● SÉRIE DE TÂCHES
A) Dans l'article sur les croix d'Auschwitz, quel journal annonce le changement de position du gouvernement polonais ?
B) Traduisez en anglais la phrase suivante de l'article sur les croix d'Auschwitz : «Dans une déclaration publiée à Varsovie, le gouvernement polonais a manifesté sa volonté de contribuer à résoudre le problème de la présence de symboles religieux à Auschwitz-Birkenau en coopération avec les autorités de l'Eglise et toutes les parties intéressées «dans un esprit de tolérance et en respectant la sensibilité religieuse des chrétiens et des juifs».»
C) Poursuivez l'article sur les croix d'Auschwitz après sa dernière phrase.

● EXTRAIT PROPOSÉ
▶
Toujours les croix de la discorde

Pologne: Le gouvernement veut éviter une nouvelle confrontation à propos d’Auschwitz

New York, 9 août (APIC) Le gouvernement polonais semble faire marche arrière et vouloir éviter une nouvelle confrontation avec les milieux juifs à propos d’Auschwitz, où plusieurs dizaines de croix ont été placées par des groupes catholiques conservateurs à l’extérieur de l’enceinte de l’ancien camp d’extermination.

Contrairement à sa première prise de position, où il affirmait n’avoir pas les moyens d’agir efficacement – l’exact propriétaire du terrain n’étant pas connu et la gestion des symboles religieux catholiques relevant selon le Concordat de la seule Eglise catholique – le gouvernement polonais annonce vouloir agir, annonce dimanche le quotidien israélien «The Jerusalem Post».

Dans une déclaration publiée à Varsovie, le gouvernement polonais a manifesté sa volonté de contribuer à résoudre le problème de la présence de symboles religieux à Auschwitz-Birkenau en coopération avec les autorités de l’Eglise et toutes les parties intéressées «dans un esprit de tolérance et en respectant la sensibilité religieuse des chrétiens et des juifs».
◀
(Données enregistrées)
▶
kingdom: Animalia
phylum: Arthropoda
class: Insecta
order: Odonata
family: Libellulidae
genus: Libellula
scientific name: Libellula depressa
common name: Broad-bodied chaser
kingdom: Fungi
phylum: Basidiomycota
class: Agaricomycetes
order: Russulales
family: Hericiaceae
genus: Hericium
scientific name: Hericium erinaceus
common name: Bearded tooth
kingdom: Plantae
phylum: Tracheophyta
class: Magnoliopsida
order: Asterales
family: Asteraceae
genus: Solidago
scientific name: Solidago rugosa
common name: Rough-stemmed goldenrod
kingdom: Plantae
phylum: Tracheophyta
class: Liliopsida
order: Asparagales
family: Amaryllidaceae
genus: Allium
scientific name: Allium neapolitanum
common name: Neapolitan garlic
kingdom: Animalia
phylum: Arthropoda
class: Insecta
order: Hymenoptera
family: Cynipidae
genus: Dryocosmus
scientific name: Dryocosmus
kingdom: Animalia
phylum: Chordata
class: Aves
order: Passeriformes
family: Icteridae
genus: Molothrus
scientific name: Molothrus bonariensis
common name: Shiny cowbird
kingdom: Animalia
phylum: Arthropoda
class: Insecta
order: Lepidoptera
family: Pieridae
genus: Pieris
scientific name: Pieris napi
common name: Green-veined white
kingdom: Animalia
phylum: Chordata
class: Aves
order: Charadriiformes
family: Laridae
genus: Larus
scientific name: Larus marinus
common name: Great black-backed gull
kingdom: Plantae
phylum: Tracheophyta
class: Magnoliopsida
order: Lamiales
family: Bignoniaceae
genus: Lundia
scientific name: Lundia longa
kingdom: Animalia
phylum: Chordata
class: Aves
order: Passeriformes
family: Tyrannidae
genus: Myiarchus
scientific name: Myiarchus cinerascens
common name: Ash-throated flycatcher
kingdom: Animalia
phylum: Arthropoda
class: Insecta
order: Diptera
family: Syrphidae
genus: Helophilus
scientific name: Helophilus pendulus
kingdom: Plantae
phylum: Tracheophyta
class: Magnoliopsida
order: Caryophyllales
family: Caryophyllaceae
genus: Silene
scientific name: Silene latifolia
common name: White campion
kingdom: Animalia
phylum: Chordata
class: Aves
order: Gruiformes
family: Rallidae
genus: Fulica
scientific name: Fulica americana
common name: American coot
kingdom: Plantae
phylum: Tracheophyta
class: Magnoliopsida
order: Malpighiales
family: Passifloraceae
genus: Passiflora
◀
● RÉPONSES AUX EXERCICES
A) Le quotidien israélien «The Jerusalem Post».

B) In a statement published in Warsaw, the Polish government expressed its willingness to help resolve the problem of the presence of religious symbols at Auschwitz-Birkenau in cooperation with the Church authorities and all interested parties "in a spirit of tolerance and respecting the religious sensitivity of Christians and Jews."

C)
L’objet du nouveau litige – une cinquantaine de croix pour rappeler 152 prisonniers politiques polonais exécutés à Auschwitz en 1941 – a suscité de violentes protestations des milieux juifs qui préservent la mémoire des martyrs de l’Holocauste, notamment de Yad Vashem à Jérusalem.

Non à la politique irresponsable des faits accomplis

Varsovie n’a pas donné de détails sur la manière dont il entendait résoudre le problème. Dans sa déclaration, le gouvernement polonais reproche «à quelques personnes irresponsables, qui utilisent la politique des faits accomplis, de causer une escalade du conflit et de susciter la mobilisation d’éléments radicaux des deux côté.» La population polonaise a été incitée à soutenir la présence des croix «par des émissions d’une station de radio catholique renégate, Radio Maryja», écrit le quotidien israélien «The Jerusalem Post».

Cette nouvelle polémique a aussi retardé la ratification, prévue le mois dernier, d’un accord polono-juif sur la préservation du site d’Auschwitz-Birkenau. «Le gouvernement polonais est pris en otage», a déclaré un responsable juif à Varsovie qui a souhaité garder l’anonymat. «Il a peur d’irriter les milieux de droite et préférerait plutôt sacrifier Auschwitz que sa coalition gouvernementale.»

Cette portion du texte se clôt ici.